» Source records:

-- Opening Marker --

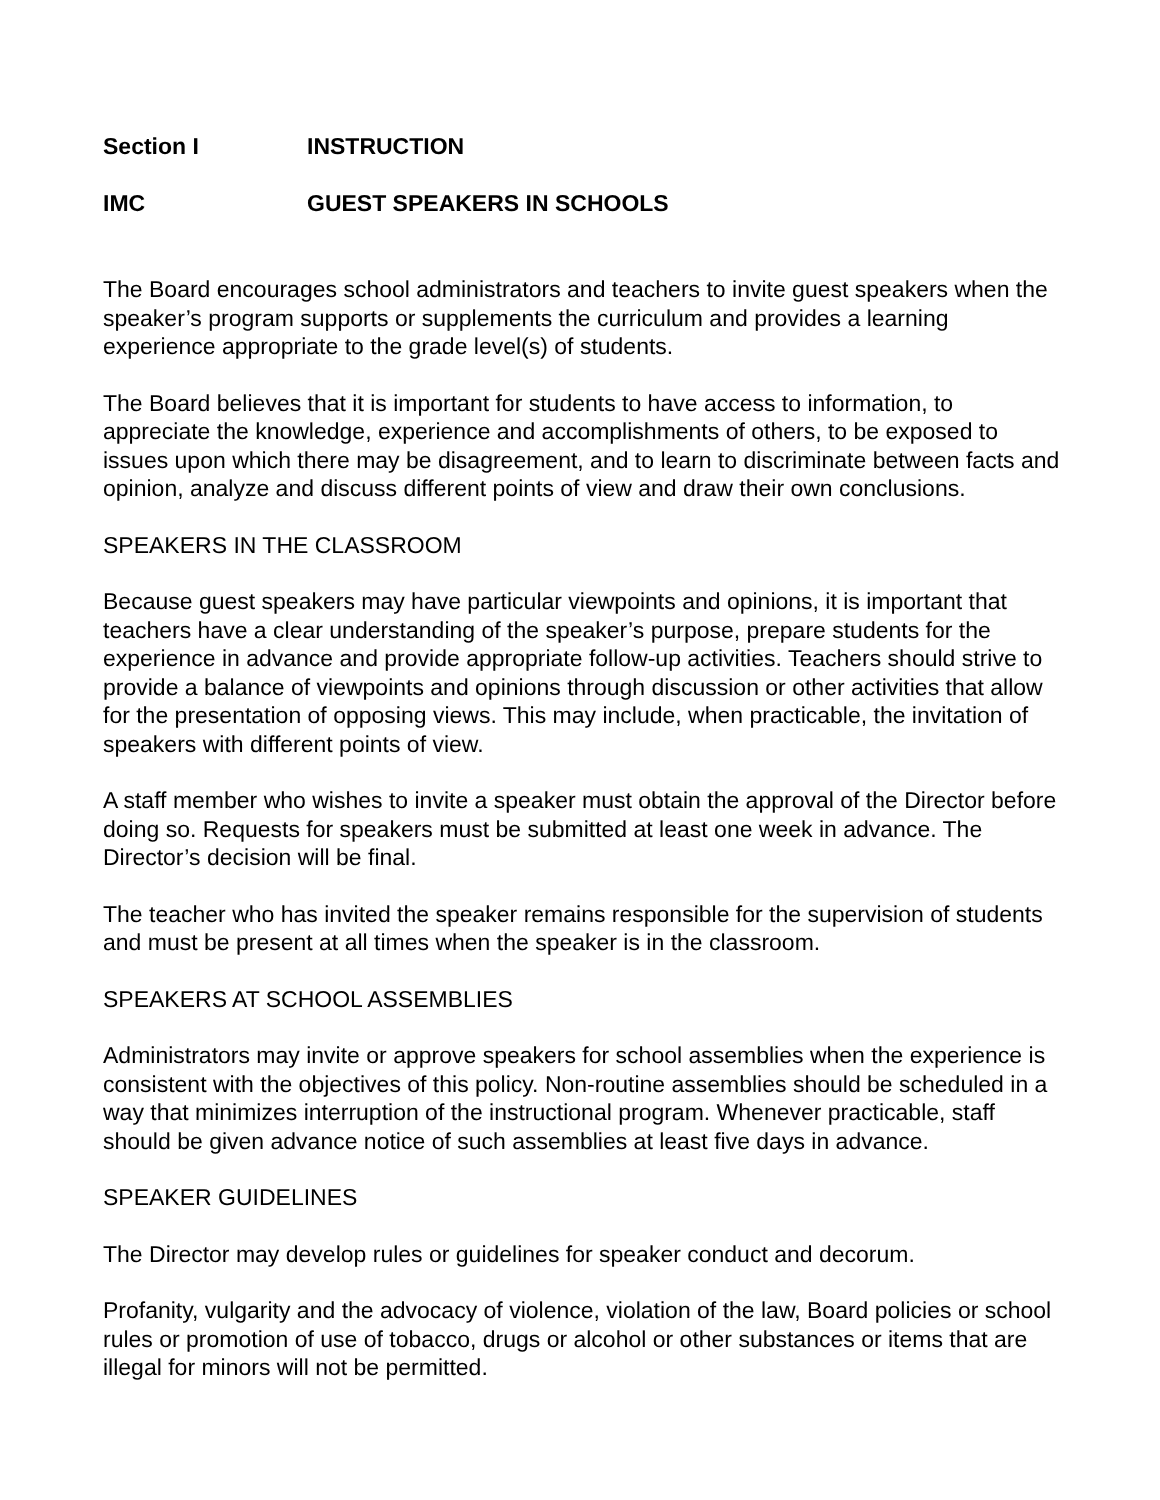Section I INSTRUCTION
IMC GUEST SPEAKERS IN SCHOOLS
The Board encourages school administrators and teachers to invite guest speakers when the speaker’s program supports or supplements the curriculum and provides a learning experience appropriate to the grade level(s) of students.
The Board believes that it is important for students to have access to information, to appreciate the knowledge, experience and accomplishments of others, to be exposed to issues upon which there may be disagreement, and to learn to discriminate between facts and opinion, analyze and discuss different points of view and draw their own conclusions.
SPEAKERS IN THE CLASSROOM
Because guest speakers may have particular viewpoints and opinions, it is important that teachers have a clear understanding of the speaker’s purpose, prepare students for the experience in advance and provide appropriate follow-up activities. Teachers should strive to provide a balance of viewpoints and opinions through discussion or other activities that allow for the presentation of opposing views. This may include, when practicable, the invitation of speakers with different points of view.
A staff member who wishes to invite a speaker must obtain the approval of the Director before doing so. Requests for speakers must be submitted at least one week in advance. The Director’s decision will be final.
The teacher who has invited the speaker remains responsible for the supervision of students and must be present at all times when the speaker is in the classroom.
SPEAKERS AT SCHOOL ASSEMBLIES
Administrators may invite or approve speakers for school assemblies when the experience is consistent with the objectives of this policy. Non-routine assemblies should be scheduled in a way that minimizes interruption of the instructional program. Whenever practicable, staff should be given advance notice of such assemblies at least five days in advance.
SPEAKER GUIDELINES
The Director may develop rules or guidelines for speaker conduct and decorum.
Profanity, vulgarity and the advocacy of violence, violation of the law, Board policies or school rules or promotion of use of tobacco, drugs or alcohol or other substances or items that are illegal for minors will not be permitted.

-- Closing Marker --

Repeat the data verbatim through the "SPEAKERS IN THE CLASSROOM" line, no pictures.

Section I INSTRUCTION
IMC GUEST SPEAKERS IN SCHOOLS
The Board encourages school administrators and teachers to invite guest speakers when the speaker’s program supports or supplements the curriculum and provides a learning experience appropriate to the grade level(s) of students.
The Board believes that it is important for students to have access to information, to appreciate the knowledge, experience and accomplishments of others, to be exposed to issues upon which there may be disagreement, and to learn to discriminate between facts and opinion, analyze and discuss different points of view and draw their own conclusions.
SPEAKERS IN THE CLASSROOM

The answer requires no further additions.